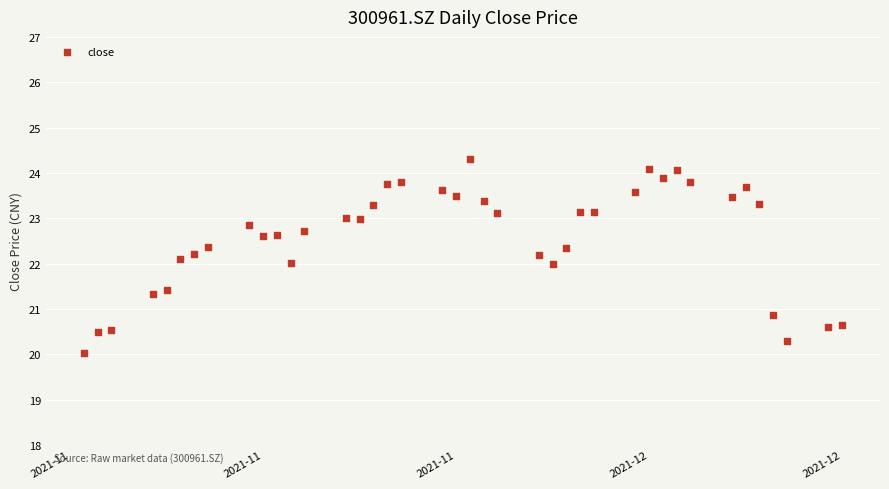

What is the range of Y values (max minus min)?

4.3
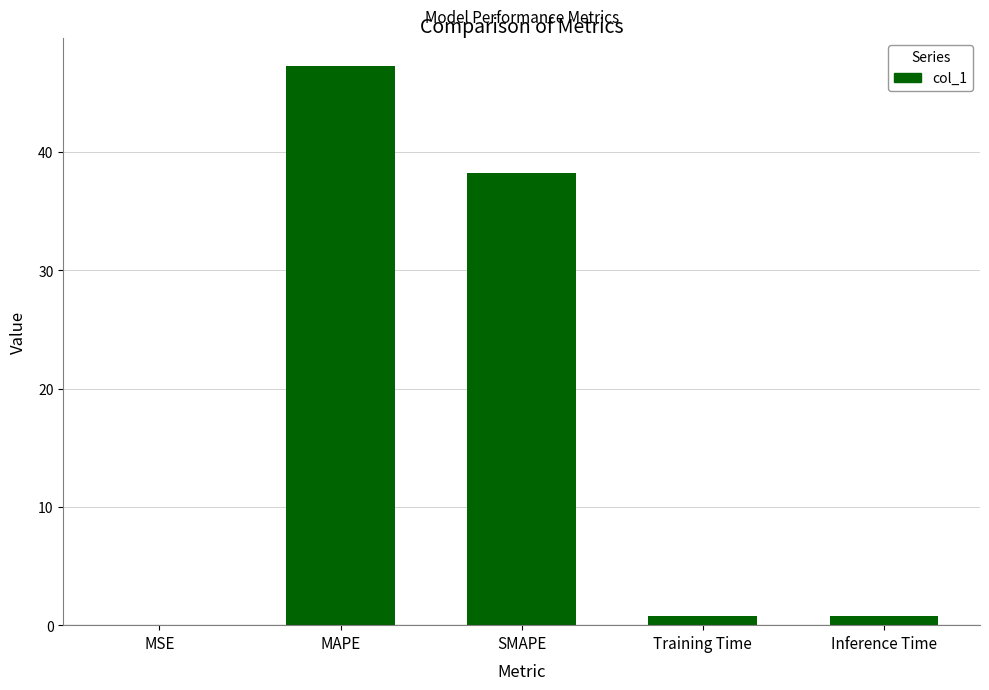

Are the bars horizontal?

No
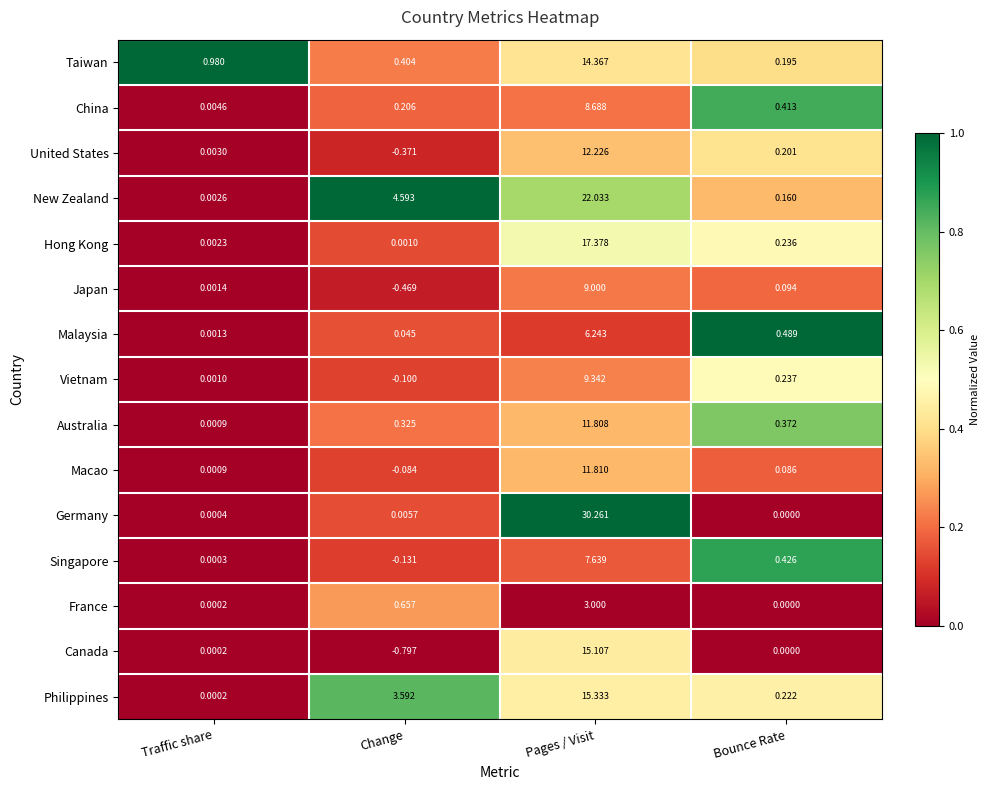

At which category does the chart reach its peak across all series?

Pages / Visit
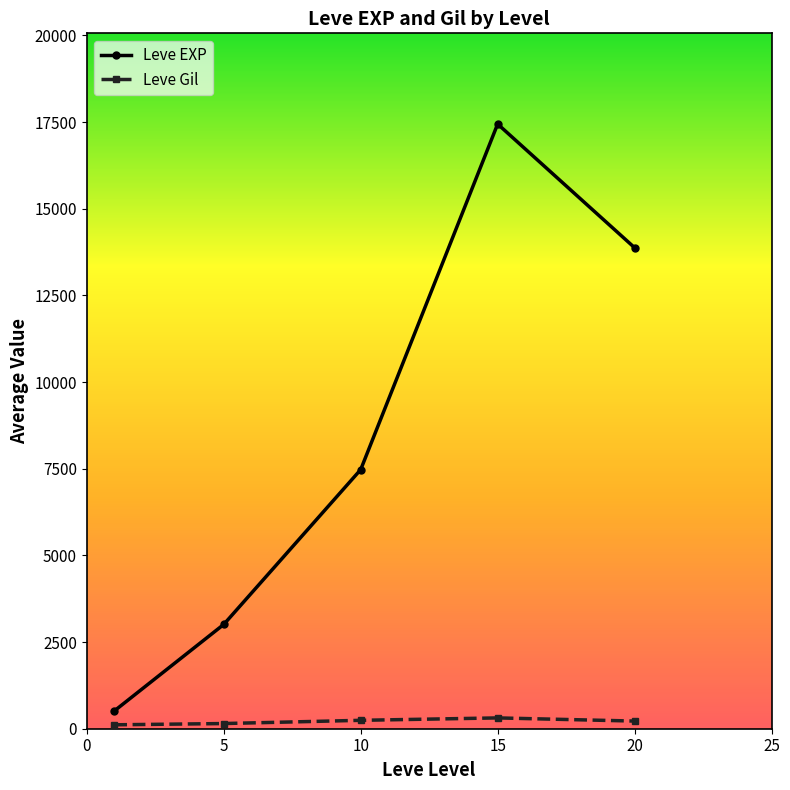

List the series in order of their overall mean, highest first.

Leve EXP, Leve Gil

Task goal:
Rewrite the data starting at the line that has "Pages / Visit" and continuing to the end, changing "overall mean" to "average value" and leaving everything else as it is. Omit the pictures.

Answer box:
Pages / Visit

List the series in order of their average value, highest first.

Leve EXP, Leve Gil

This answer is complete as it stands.